Performing record replacement in each column if the dqlabregex table by following several available notes.
- In the “tanggal_catat” column, change all dates formats to a date format supported by SQL, cush as the YYYY-MM-DD format
- Delete non-numeric characters in “jumlah_member” column
- Change the record that contain Sendja or its variations to Senja
For solve the mini project 1, we can use the syntax below
SELECT no_pencatatan,
CASE
WHEN REGEXP_LIKE(tanggal_catat, '([0-9]{2})-([0-9]{2})-([0-9]{4})')
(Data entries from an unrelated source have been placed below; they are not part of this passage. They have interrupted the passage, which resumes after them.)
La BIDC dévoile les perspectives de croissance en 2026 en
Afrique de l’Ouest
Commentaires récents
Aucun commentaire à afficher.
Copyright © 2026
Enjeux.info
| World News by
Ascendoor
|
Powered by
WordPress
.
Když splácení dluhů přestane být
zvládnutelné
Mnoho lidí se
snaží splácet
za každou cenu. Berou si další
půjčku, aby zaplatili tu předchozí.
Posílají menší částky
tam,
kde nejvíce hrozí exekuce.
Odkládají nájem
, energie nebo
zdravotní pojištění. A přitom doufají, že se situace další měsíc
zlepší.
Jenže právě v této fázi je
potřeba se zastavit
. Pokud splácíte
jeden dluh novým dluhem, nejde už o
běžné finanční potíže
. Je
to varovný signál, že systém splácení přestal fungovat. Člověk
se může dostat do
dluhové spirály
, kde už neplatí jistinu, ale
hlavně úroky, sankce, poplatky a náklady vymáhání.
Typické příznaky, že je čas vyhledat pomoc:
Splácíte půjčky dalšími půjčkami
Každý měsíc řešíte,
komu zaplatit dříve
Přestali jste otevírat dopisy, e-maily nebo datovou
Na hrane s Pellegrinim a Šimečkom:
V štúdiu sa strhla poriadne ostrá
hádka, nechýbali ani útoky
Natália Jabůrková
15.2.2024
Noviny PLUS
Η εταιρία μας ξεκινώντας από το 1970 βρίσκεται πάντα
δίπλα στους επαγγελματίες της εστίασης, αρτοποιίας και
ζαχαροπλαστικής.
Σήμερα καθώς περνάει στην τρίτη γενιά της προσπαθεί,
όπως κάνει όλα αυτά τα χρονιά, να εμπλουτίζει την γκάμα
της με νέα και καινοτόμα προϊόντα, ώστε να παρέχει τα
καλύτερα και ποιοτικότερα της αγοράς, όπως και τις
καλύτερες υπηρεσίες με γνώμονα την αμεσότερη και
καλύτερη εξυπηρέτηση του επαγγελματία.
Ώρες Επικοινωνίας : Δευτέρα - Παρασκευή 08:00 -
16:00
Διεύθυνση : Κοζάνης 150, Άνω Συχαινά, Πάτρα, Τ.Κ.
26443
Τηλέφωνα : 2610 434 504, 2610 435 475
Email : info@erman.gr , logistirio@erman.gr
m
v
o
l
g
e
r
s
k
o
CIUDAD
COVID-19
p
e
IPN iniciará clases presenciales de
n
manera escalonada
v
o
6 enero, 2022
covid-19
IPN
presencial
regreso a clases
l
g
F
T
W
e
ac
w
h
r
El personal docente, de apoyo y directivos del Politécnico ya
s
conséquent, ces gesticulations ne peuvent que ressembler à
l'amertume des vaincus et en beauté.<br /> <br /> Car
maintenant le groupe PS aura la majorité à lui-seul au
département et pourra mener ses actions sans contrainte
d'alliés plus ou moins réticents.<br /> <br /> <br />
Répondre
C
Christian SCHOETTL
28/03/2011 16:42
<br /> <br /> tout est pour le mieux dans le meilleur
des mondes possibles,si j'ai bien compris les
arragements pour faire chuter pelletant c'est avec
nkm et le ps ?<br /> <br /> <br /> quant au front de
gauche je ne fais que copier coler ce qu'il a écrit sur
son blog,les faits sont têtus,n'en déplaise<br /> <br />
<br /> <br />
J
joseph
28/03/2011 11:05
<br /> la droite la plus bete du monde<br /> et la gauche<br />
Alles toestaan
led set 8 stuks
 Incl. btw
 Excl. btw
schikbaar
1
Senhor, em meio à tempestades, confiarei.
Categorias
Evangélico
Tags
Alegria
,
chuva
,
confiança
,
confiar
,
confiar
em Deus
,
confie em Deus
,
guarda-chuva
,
THEN REGEXP_REPLACE(tanggal_catat, '([0-9]{2})-([0-9]{2})-([0-9]{4})', '$3-$2-$1')
ELSE
REGEXP_REPLACE(tanggal_catat, '([0-9]{2})/([0-9]{2})/([0-9]{4})', '$3-$1-$2')
END AS tanggal_catat,
kota,
REGEXP_REPLACE(jumlah_member, '[^0-9]', '') AS jumlah_member,
REGEXP_REPLACE(staf_pencatat, 'Sen.?ja','Senja') AS staf_pencatat
FROM dqlabregex;
and the resulting output is as follows
MINI PROJECT 2. Aggregate.
To determine the total members records by each staff recording, which is the sum of the “jumlah_member” column group by “staff_pencatat” and then sort it from smallest to largest. Please note that data cleaning should be performed first by removing non-numeric characters in the “jumlah_member” column and replacing the text ‘Sendja’ with ‘Senja’ using regex notation.
To solve mini project 2, we can use the following syntax:
SELECT
SUM(REGEXP_REPLACE(jumlah_member, '[^0-9]', '')) AS total_member,
REGEXP_REPLACE(staf_pencatat, 'Sen.?ja', 'Senja') AS staf_pencatat
FROM dqlabregex
GROUP BY 2 ORDER BY 1;
and the resulting output is as follows
Above is the REGEX material to handle unstructured text issues in SQL. Hopefully it can assist you in learning SQL queries. Keep up the learning spirit!